The new car has lost the mass and bulk of the current model’s styling, replacing it instead with design themes from the A4. Much of the A8’s exterior design is lifted from the A4, especially around the front and rear.
Underlining the car's importance to Audi, company chairman Rupert Stadler said at its launch in Miami: "The A8 embodies everything that Audi is capable of. It’s the essence of our brand and represents our future. The A8 is the cornerstone in our route to becoming a signature brand that is one of a kind and unmistakable."
It’s a bigger car than its predecessor; at 5137mm long, 1949mm wide and 1460mm tall it's longer and wider than a Mercedes S-class or a BMW 7-series but lower than both. That makes it the biggest car in its class.
Audi design director Stefan Sielaff said: "Customers worldwide can appreciate that it is a premium statement. The rear of the A8 has always been too calm in the past; we needed to make it more luxurious."
As with all previous A8s, the car is built from aluminium, and using new alloys has cut 6.5kg from the A8’s weight. In total, the new A8 is an average of 110kg lighter than the outgoing model, with fuel consumption an average of 20 per cent better.
The front and rear lights use LEDs that offer illumination more like daylight than conventional headlamps. They also use less energy and weigh less.
When it’s launched, there will be two engines available, both V8s: the 4.2 FSI petrol with 367bhp/328lb ft and the 4.2 TDI diesel with 345bhp/590lb ft. The petrol V8 enables the A8 to reach 62mph in 5.7sec while the diesel is actually quicker: 0-62mph in 5.5sec.
A 3.0-litre V6 diesel with 247bhp will be added to the range later next year, along with a 201bhp version; Audi claims 159g/km for that model.
All A8s come with an eight-speed auto and quattro four-wheel drive as standard, and there’s a sport differential option that splits torque between the rear wheels.
Audi has added a new safety system called pre-sense, which activates the hazard lights, closes the windows and sunroof and pre-tensions the seatbelts if the brakes are fully applied.
There are three other versions of pre-sense available – one that will decelerate the car and apply the brakes, one that will apply the brakes sooner and harder and one that will shift the front seats forward to help protect the passengers in a rear-end collision.
The interior is all new. The gear selector is now an electronic shifter, with four positions; Audi says it’s shaped like the thrust lever on a powerboat. The MMI system has been moved from the centre console to the fascia and now features a touchpad panel, which allows you to write letters or numbers on the screen to enter phone numbers or navigation destinations.
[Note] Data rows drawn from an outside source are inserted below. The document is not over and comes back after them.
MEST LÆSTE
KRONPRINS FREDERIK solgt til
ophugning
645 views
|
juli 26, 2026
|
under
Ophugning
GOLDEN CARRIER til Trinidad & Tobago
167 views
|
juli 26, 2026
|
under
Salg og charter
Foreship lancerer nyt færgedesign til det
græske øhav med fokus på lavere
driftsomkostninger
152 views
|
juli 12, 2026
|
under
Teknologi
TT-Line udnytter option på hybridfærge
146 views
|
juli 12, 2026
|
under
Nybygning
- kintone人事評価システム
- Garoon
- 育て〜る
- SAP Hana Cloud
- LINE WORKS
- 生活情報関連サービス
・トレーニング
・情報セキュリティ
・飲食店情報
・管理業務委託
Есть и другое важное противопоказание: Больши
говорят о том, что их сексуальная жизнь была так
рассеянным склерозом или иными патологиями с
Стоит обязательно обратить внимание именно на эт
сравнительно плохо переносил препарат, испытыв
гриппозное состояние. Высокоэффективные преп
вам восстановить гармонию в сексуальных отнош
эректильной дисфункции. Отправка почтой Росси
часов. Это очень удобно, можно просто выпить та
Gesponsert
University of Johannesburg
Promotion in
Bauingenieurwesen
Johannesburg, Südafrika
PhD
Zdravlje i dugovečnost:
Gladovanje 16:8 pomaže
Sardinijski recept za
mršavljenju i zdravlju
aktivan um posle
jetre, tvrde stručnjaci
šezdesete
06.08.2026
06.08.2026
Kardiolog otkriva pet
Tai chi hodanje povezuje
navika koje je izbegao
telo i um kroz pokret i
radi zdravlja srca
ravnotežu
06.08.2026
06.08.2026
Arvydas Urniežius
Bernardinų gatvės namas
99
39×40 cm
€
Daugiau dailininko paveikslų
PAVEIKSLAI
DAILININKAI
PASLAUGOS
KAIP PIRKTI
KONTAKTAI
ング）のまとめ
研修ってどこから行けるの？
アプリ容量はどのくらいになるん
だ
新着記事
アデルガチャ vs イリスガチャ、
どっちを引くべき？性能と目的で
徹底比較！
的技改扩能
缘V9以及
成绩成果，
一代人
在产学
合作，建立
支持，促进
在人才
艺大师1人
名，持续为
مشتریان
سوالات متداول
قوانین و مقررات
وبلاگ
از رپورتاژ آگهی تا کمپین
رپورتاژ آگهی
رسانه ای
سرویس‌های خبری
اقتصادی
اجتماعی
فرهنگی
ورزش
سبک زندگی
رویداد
Sielaff has emphasised that the forthcoming V12 version will be very different visually inside and out, as well as having far more personalisation options than the standard models.
New tech also includes a sat-nav that is linked into the cruise control and lighting system. It will slow you down if it detects heavy traffic ahead and adjust the length of the light beam according to the road ahead, as read by the sat-nav.
A further step forward in sat-nav technology is expected to be introduced later next year, and Audi is already looking at transferring some of the tech from the A8 to the A6 and A7.
Two trim levels will be be available - SE and SE Executive - and with a choice of short or long wheelbase. SE Executive adds items including 19-inch alloys, a parking camera and keyless entry. Prices will start from £52,800 for the 3.0 TDI SE, rising to £64,000 for the 4.2 TDI SE Executive.